Somerset Bridge is a small bridge in Bermuda connecting Somerset Island with the mainland in the western parish of Sandys, Somerset Bridge is reputedly the smallest working drawbridge in the world. It crosses a small channel connecting the Great Sound with Ely's Harbour.

The bridge is mentioned in the acts of Bermuda's first parliament, held in St. George's on 1 August 1620. Bridges were to be constructed at Somerset, the Flatts, and Coney Island. Additionally, the road from Somerset to Warwick was to be improved, and extended to Castle Point. The bridge appears on a 1624 map of Bermuda.
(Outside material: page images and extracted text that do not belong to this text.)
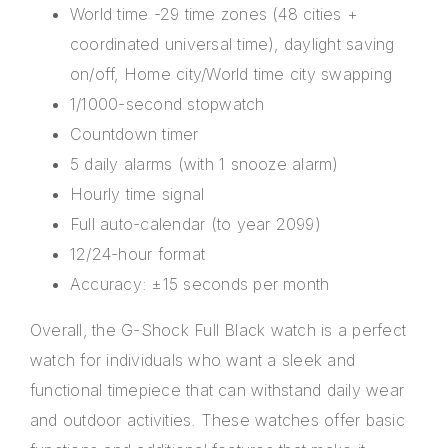
World time -29 time zones (48 cities +
coordinated universal time), daylight saving
on/off, Home city/World time city swapping
1/1000-second stopwatch
Countdown timer
5 daily alarms (with 1 snooze alarm)
Hourly time signal
Full auto-calendar (to year 2099)
12/24-hour format
Accuracy: ±15 seconds per month
Overall, the G-Shock Full Black watch is a perfect
watch for individuals who want a sleek and
functional timepiece that can withstand daily wear
and outdoor activities. These
watches
offer basic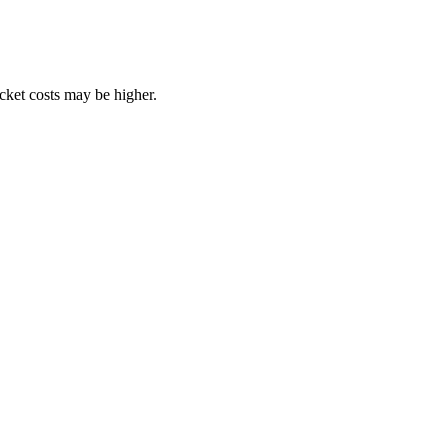
ocket costs may be higher.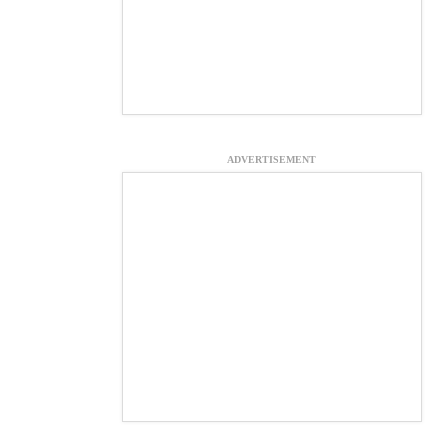
ADVERTISEMENT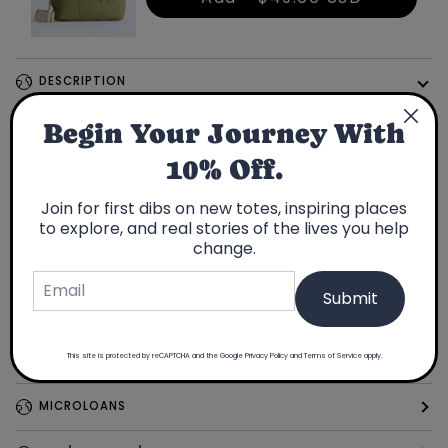
DESCRIPTION
Traditional fabric from Japan
Begin Your Journey With
10% Off.
Limited Edition: Only 32 made
Made in USA
Join for first dibs on new totes, inspiring places
Fits a 15" laptop
to explore, and real stories of the lives you help
Passport pocket inside
change.
Submit
Going on a trip? Find fabrics inspired by your travels
This site is protected by reCAPTCHA and the Google
Privacy Policy
and
Terms of Service
apply.
FEATURES
MICROLOANS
The bridge is opened by hand, creating a 32-inch gap that allows the passage of a sailboat's mast. The drawbridge is depicted on a Bermudian banknote.

== Somerset Bridge's design ==
One of the most remarkable aspects of Somerset Bridge is its design. Thought to be the smallest drawbridge in the world, Somerset Bridge features a 32-inch bisected plank that opens manually to allow the passage of sailboat masts. This simple yet ingenious mechanism has made Somerset Bridge a subject of fascination for visitors.

== Somerset Bridge on Bermuda's $20 Bill ==
Somerset Bridge, known for its ingenious design as the world's smallest drawbridge, is also featured on Bermuda's $20 bill, highlighting its cultural significance.